A word-for-word restatement of every record is required.

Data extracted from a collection
'''
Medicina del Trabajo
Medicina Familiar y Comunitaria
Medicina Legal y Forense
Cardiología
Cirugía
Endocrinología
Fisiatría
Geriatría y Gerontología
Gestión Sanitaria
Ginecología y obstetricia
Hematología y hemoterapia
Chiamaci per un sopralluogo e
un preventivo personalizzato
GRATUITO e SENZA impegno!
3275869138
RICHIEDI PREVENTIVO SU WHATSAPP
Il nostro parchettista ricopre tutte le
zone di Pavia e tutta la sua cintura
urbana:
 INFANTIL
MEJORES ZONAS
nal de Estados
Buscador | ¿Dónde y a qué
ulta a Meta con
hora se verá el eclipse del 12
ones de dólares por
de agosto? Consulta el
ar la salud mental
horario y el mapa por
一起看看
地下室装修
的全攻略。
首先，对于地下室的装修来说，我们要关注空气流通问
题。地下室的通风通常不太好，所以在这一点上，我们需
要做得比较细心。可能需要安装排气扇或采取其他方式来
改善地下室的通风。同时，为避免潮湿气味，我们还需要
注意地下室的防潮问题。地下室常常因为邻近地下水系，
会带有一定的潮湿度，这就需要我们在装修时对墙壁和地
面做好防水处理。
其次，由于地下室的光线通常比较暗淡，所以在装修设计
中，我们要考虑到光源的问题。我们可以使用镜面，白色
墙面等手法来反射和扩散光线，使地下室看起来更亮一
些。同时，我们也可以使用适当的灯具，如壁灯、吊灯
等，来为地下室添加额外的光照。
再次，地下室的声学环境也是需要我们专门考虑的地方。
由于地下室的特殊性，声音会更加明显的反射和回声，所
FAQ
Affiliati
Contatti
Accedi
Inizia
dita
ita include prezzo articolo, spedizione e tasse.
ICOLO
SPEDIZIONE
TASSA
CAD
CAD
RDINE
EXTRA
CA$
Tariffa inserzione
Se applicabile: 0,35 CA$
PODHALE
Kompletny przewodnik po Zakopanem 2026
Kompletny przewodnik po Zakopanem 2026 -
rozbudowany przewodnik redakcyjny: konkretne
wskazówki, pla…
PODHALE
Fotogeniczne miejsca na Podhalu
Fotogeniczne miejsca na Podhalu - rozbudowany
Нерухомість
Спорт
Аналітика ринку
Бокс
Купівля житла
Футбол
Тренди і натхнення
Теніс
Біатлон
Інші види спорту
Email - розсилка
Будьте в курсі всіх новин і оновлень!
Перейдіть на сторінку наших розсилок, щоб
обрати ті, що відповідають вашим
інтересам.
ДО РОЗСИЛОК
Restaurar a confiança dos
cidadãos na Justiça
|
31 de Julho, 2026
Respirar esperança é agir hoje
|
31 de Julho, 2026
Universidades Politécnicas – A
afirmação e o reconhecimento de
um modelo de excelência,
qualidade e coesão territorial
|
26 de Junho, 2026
'''
• [Answer]:
Medicina del Trabajo
Medicina Familiar y Comunitaria
Medicina Legal y Forense
Cardiología
Cirugía
Endocrinología
Fisiatría
Geriatría y Gerontología
Gestión Sanitaria
Ginecología y obstetricia
Hematología y hemoterapia
Chiamaci per un sopralluogo e
un preventivo personalizzato
GRATUITO e SENZA impegno!
3275869138
RICHIEDI PREVENTIVO SU WHATSAPP
Il nostro parchettista ricopre tutte le
zone di Pavia e tutta la sua cintura
urbana:
 INFANTIL
MEJORES ZONAS
nal de Estados
Buscador | ¿Dónde y a qué
ulta a Meta con
hora se verá el eclipse del 12
ones de dólares por
de agosto? Consulta el
ar la salud mental
horario y el mapa por
一起看看
地下室装修
的全攻略。
首先，对于地下室的装修来说，我们要关注空气流通问
题。地下室的通风通常不太好，所以在这一点上，我们需
要做得比较细心。可能需要安装排气扇或采取其他方式来
改善地下室的通风。同时，为避免潮湿气味，我们还需要
注意地下室的防潮问题。地下室常常因为邻近地下水系，
会带有一定的潮湿度，这就需要我们在装修时对墙壁和地
面做好防水处理。
其次，由于地下室的光线通常比较暗淡，所以在装修设计
中，我们要考虑到光源的问题。我们可以使用镜面，白色
墙面等手法来反射和扩散光线，使地下室看起来更亮一
些。同时，我们也可以使用适当的灯具，如壁灯、吊灯
等，来为地下室添加额外的光照。
再次，地下室的声学环境也是需要我们专门考虑的地方。
由于地下室的特殊性，声音会更加明显的反射和回声，所
FAQ
Affiliati
Contatti
Accedi
Inizia
dita
ita include prezzo articolo, spedizione e tasse.
ICOLO
SPEDIZIONE
TASSA
CAD
CAD
RDINE
EXTRA
CA$
Tariffa inserzione
Se applicabile: 0,35 CA$
PODHALE
Kompletny przewodnik po Zakopanem 2026
Kompletny przewodnik po Zakopanem 2026 -
rozbudowany przewodnik redakcyjny: konkretne
wskazówki, pla…
PODHALE
Fotogeniczne miejsca na Podhalu
Fotogeniczne miejsca na Podhalu - rozbudowany
Нерухомість
Спорт
Аналітика ринку
Бокс
Купівля житла
Футбол
Тренди і натхнення
Теніс
Біатлон
Інші види спорту
Email - розсилка
Будьте в курсі всіх новин і оновлень!
Перейдіть на сторінку наших розсилок, щоб
обрати ті, що відповідають вашим
інтересам.
ДО РОЗСИЛОК
Restaurar a confiança dos
cidadãos na Justiça
|
31 de Julho, 2026
Respirar esperança é agir hoje
|
31 de Julho, 2026
Universidades Politécnicas – A
afirmação e o reconhecimento de
um modelo de excelência,
qualidade e coesão territorial
|
26 de Junho, 2026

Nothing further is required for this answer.